**Page extract**
========================

# Camping Vila Real Portugal



## Tavira (Mar 18, 2011)

Wild camping is finished at Vila Real, there is now a charge of 4€ per 24 hours 15 days is 3.50€ and 30 days is at 3€ per day, water and a dump point are provided, also electricity for one hour at a time, they also tell me wi fi will be availible next week Brian


----------



## Tavira (Mar 18, 2011)

*Vila Real Algarve*

I went to Vila Real today, and there are about one hundred vans there, parked on the quay by the river, so it seems that a lot of people are happy paying the charge, but not many Brits ! were are you all ?? Brian........


----------



## julie1 (Sep 21, 2009)

*Re: Vila Real Algarve*



Tavira said:


> I went to Vila Real today, and there are about one hundred vans there, parked on the quay by the river, so it seems that a lot of people are happy paying the charge, but not many Brits ! were are you all ?? Brian........


Was is Portugal from Sept to Dec last year. Back home now but planning a return trip in September.
We would be happy to pay the charge but I'm not keen on the parking at Villa Real as it gets too crowded.


----------



## Perseus (Apr 10, 2009)

Go to Manta Rota, Julie 1. It is about 15 mins, if that, from Villa Real and you will not find it crowded. 

We live fairly close by and keep an eye on the parking. Again, for some reason, there are very few Brits. There used to be loads, but not any more.

John


----------



## julie1 (Sep 21, 2009)

Perseus said:


> Go to Manta Rota, Julie 1. It is about 15 mins, if that, from Villa Real and you will not find it crowded.
> 
> We live fairly close by and keep an eye on the parking. Again, for some reason, there are very few Brits. There used to be loads, but not any more.
> 
> John


Thanks John
We did stay at Manta Rota last year. We didn't see many Brits in over 3 months in Portugal. I believe they are going to start charging at Manta Rota as well. 
Julie


----------



## Tavira (Mar 18, 2011)

*Manta Rota*

Hi Julie, yes they are charging at Manta Rota I think the charges are the same as Vila Real as it's the same council Brian.....


----------



## DavidDredge (Oct 17, 2010)

I returned to Monta Rota today, the first time since charging began. The place was packed! 

Barriers have been installed, you are met by a warden and you have to pay in advance. You are given a ticket so you can exit and reenter at any time for which you have paid. You can pay to stay longer once you are in.

Check-in is from 8 to 5 weekdays and 9 to 6 at weekends. Charges are €4 per day but this reduces to €3.5 for 10days or more and €3 for 30 days or more (paid in advance!). Two electric points are provided and are charged at 50c for  each 2 hours, paid in advance at the gate. Water and dumping are free.

========================

**The task**
According to the forum thread on camping at Vila Real, Portugal, what is the daily charge there for a 30-day stay?

**Information shown**
========================

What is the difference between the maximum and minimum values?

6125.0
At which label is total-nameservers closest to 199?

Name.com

========================

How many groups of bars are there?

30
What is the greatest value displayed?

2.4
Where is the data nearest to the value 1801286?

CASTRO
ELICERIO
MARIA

========================

**Task answer**
3€ per day.